AS he spoke after his side’s win over Carlton last night, you could see the emotion of the last few moments of the game all over coach Nathan Burke’s face. His side had just booked its first finals berth since 2018.
“I can’t feel the heart to be totally honest,” he said with a laugh. “A tad excited towards the end, but all good now. 24 hours or so I might calm down a little bit.”
On the question of whether he feels forever indebted to Ellie Blackburn after what she pulled off in the last few minutes, Burke spoke glowingly of his skipper.
“You can’t love a person and a footballer more than that,” he said. “[You] don’t know the sort of issues that she’s had on a physical level over the last couple of weeks that she has been dealing with. Her particular condition isn’t helped by flying, so we flew to Perth and back last week, and I honestly didn’t think she was going to play today. So to come out and do that, that’s special.”
Burke touched on how his team had ticked off a few milestones in the match, and the relief of the Bulldogs being back in finals for the first time since 2018.
“We ticked off a couple of milestones in the rooms,” he said. “Three in a row is a milestone, and then making finals is a milestone as well, so I have to buy two cakes this week it looks like, [I’m} happy to do that. “You’ve got to be in it to win it and we’re in it so we’ll see what happens.”

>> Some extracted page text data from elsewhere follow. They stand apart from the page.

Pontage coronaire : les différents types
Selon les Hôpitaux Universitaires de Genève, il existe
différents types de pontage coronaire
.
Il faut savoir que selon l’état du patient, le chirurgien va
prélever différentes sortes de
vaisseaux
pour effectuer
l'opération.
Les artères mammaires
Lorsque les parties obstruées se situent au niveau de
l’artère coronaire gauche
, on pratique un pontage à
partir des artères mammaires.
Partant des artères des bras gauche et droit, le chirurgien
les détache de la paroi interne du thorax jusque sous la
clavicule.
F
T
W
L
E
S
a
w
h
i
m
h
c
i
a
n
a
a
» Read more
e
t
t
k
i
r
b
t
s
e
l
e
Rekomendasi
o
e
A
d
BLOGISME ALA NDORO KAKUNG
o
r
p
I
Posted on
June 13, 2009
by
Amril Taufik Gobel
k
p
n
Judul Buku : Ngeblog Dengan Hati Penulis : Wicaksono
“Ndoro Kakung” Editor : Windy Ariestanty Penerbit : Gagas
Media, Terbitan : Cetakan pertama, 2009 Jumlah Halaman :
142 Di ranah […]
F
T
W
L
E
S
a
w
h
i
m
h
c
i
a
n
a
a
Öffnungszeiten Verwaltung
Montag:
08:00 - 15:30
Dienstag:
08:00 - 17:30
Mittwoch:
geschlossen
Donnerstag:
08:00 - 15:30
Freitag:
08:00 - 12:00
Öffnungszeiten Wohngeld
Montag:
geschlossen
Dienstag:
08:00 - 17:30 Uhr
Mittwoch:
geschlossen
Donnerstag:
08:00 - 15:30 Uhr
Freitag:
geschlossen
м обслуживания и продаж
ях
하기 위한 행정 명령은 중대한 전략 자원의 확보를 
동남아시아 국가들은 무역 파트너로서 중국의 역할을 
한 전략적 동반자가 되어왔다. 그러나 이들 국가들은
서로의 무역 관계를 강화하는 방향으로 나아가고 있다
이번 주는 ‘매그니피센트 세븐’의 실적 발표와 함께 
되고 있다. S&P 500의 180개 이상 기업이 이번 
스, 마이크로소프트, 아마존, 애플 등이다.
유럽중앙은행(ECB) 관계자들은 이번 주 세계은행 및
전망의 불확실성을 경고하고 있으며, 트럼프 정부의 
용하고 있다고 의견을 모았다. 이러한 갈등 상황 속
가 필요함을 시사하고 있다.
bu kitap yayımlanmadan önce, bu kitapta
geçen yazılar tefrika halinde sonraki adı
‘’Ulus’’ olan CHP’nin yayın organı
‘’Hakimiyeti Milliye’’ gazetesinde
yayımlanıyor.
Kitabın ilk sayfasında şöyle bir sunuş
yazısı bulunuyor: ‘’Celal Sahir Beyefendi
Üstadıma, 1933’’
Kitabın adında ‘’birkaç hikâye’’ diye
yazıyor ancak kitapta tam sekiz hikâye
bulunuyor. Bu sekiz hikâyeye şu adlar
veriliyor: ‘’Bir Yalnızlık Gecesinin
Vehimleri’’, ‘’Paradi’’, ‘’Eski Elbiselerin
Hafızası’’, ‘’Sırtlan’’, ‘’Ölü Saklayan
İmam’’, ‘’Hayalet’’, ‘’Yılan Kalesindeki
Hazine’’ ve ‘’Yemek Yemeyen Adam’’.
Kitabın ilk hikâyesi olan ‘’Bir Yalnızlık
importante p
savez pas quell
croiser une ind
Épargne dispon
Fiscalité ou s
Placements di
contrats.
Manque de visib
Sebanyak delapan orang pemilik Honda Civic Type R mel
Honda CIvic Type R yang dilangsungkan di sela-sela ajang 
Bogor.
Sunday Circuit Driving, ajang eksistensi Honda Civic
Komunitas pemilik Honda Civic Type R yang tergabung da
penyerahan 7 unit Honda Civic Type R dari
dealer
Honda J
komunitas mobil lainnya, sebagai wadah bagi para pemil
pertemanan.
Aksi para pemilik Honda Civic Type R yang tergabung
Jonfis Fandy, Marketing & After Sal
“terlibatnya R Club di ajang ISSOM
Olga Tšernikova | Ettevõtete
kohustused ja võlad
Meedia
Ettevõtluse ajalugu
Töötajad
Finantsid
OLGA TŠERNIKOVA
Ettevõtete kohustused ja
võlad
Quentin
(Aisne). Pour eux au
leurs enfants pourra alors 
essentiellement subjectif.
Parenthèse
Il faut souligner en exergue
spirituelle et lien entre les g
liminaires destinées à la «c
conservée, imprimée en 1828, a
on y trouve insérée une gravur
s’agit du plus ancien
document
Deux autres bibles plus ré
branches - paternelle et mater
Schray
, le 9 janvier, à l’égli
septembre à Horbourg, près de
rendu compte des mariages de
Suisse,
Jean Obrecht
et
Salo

Burke also spoke of the versatility in his group, after a number of players were made to adjust to relatively new roles last night.
“We’ve always said as a coaching staff our team at the start of the year won’t be the team at the end of the year and part of that is to keep the team fresh a little bit,” he said. “We always knew ‘Lizzie‘ (Elizabeth Georgostathis) could go back, we always knew Elle Bennetts could go back. We wanted to change up the look of the midfield, so Dee Berry and ‘Browny‘ (Eleanor Brown) have come into the middle and Sarah Hartwig’s gone forward. So there’s five changes, which is 25 per cent of the team or over.
“One, it freshens up those players, the other players see them doing well so it freshens the up and gives us a bit of a different look. So the fact is that all those players have really grasped that opportunity and then we can still change them around. They’re a really versatile lot, and no matter what I throw at them they take to it and give it a crack.”
Having booked their finals ticket, the Bulldogs now face a wait to find out who they will lock horns with in week one of finals. Currently sixth, they could realistically come up against Collingwood, North Melbourne, or Geelong depending on results.